▶ _PROBLEM DESCRIPTION_:
Carry on the write-up of C# preview language features, starting right after its final sentence.

This document describes the C# language features currently featured in the March CTP. There's also discussion of a few of the VB features in the preview, where those are intended to be eventually implemented in C# as well.
Note that we have more language features planned that are not yet implemented. So look out for more to come in future CTPs and eventually a shipping version of C#.
You can now add an initializer to an auto-property, just as you can a field:
public class Customer
{
public string First { get; set; } = "Jane";
public string Last { get; set; } = "Doe";
}
The initializer directly initializes the backing field; it doesn't work through the setter of the auto-property. For this reason it now makes sense to have auto-properties without setters:
public class Customer
{
public string First { get; } = "Jane";
public string Last { get; } = "Doe";
}
Getter-only auto-props are allowed as long as there's an initializer. Otherwise it would never be able to contain any other value than the default value of the type.
Just like field initializers, auto-property initializers cannot reference 'this' - after all they are executed before the object is properly initialized. This would mean that there aren't a whole lot of interesting choices for what to initialize the auto-properties to. Especially getter-only auto-properties would seem kind of useless if they couldn't somehow acquire values passed in to constructors of the object. However, primary constructors change that. Auto-property initializers and primary constructors thus enhance each other.
Primary constructors allow constructor parameters to be declared directly on the class or struct, without an explicit constructor declaration in the body of the type declaration. These parameters are in scope as simple names for initialization throughout the whole class declaration.
Note: We changed the design, and the following describes the new design. However, the changes didn't make it in in time for the preview build, so you'll still see the old semantics: parameters are captured implicitly and there is no syntax for explicit capture.
Here's an example of a class with a primary constructor:
public class Customer(string first, string last)
{
public string First { get; } = first;
public string Last { get; } = last;
}
Achieving the same effect without primary constructors would have required private fields to hold the values of first and last, an explicit constructor to initialize them, and a getter body in First and Last to expose them:
public class Customer
{
private string first;
private string last;
public Customer(string first, string last)
{
this.first = first;
this.last = last;
}
public string First { get { return first; } }
public string Last { get { return last; } }
}
Just to give you a sense of how much boilerplate this saves, I've highlighted the unnecessary chunks that are removed by the use of primary constructor and initialized getter-only auto-properties.

▶ _AVAILABLE DATA_:
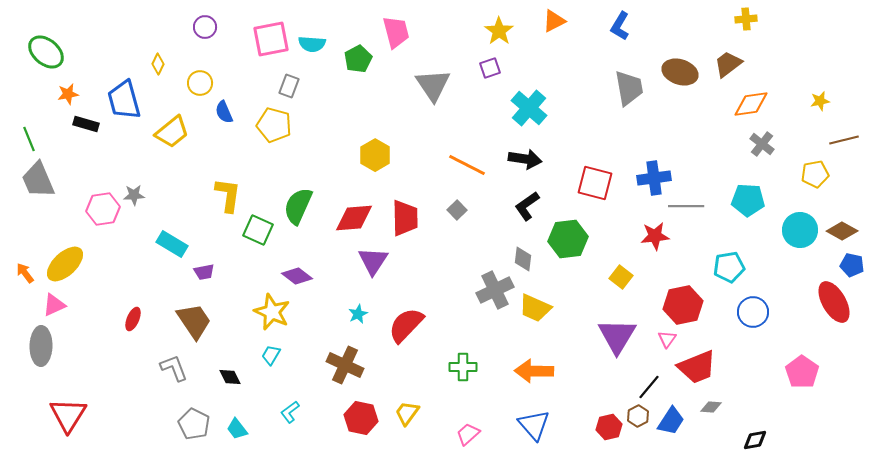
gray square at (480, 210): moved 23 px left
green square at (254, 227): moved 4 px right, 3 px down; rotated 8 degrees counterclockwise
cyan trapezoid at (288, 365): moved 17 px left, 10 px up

▶ _TASK RESULT_:
This is about expressing types more concisely, but note that it also removes an important difference in the language between mutable and immutable types: auto-properties were a shorthand available only if you were willing to make your class mutable, and so the temptation to default to that was great. Now, with getter-only auto-properties, the playing field has been leveled between mutable and immutable.
There is currently no way to specify an explicit constructor body for a primary constructor. We didn't land on a good syntax for this, and are not sure how important it is, since most of constructor bodies are usually initialization anyway. However, many have brought up constructor argument validation as something you'd often want to express. What do you think?
Note: Field parameters don't work in the current prototype.
By default, a primary constructor parameter is only around at initialization time. Function members such as properties and methods cannot refer to it, because by the time they are called, the object has been constructed and the parameter is gone.
We considered (and experimented with) letting parameters be implicitly "captured" into compiler generated private fields if they were used after construction, but that lead to wasteful and buggy code where parameters were too often unintentionally captured into fields.
Of course you can declare your own private field and initialize it with a parameter:
public class Customer(string first, string last, DateTime bday)
{
public string First { get; } = first;
public string Last { get; } = last;
private DateTime \_bday = bday;
}
Unfortunately the private field wouldn't be able to use the same name as the parameter, and needs an alternative name, e.g. with an underbar in front.
To avoid this, we give you syntax to explicitly capture primary constructor parameters into fields:
public class Customer(string first, string last, private DateTime bday)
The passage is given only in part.